Effect of Joining Compressive Stress on Solid State Bonding of Graphite to Nickel

Abstract

Graphite was bonded to nickel in a vacuum using an RF-induction furnace with temperature, keeping time and joining compressive stress as variables. The bending strength of graphite/nickel joints, the changes of microstructure and hardness of nickel near the interface were investigated. Thermal stress induced in the joints was estimated by means of finite element analysis. On the basis of these results, the influences of joining compressive stress on bonding were examined. Joining compressive stress and joining temperature are important factors for close contact and strong bonding between the joining surfaces of graphite and nickel. At a high joining temperature, nickel is plastically deformed even under low joining compressive stress so that full contact and strong bonding are accomplished.
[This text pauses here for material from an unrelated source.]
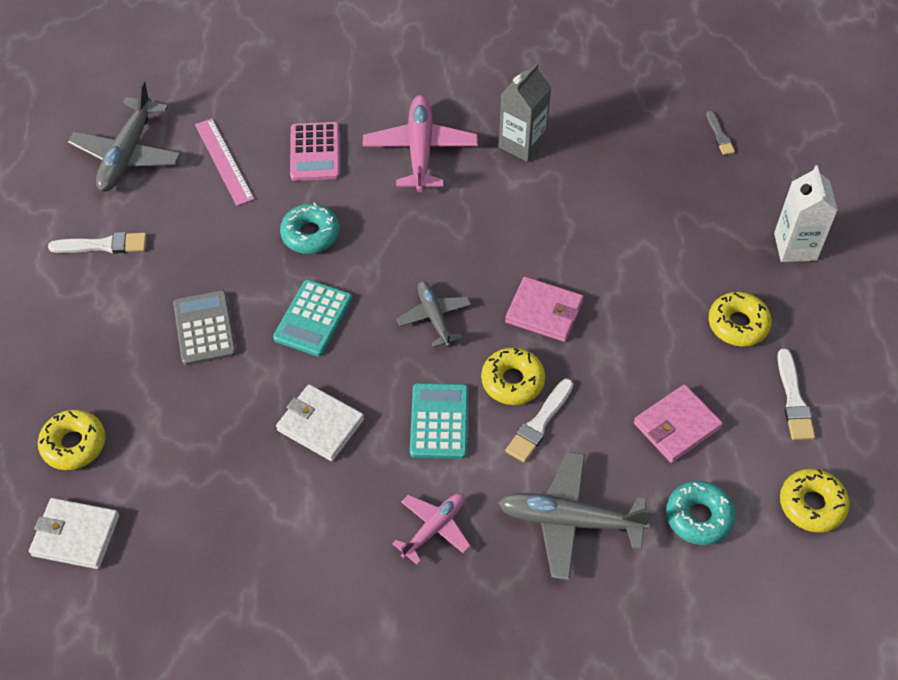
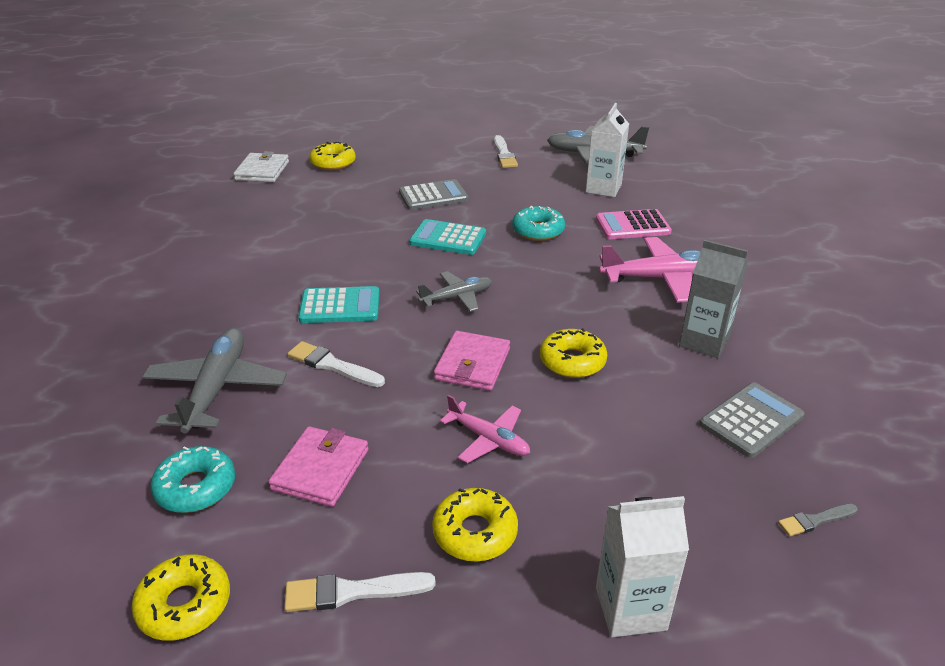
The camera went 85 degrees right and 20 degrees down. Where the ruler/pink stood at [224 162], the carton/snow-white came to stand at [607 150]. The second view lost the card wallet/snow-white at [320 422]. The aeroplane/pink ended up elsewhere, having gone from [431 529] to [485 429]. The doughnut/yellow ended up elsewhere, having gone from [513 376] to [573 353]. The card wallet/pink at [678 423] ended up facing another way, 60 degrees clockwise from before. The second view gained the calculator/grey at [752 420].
At a low joining temperature, strong bonding was not achieved when joining compressive stress is low, because plastic deformation of nickel is restrained. The plastic deformation of nickel plays an important role in enabling good contact and strong bonding. The strength of the joints increased with joining compressive stress. The plastic deformation of nickel near the joining interface increases with the joining compressive stress so that graphite is elastically deformed during annealing. Therefore, compressive stress is retained on the graphite surface near the joining interface. Thermal tensile stress induced on the graphite surface after cooling is relaxed by this compressive stress.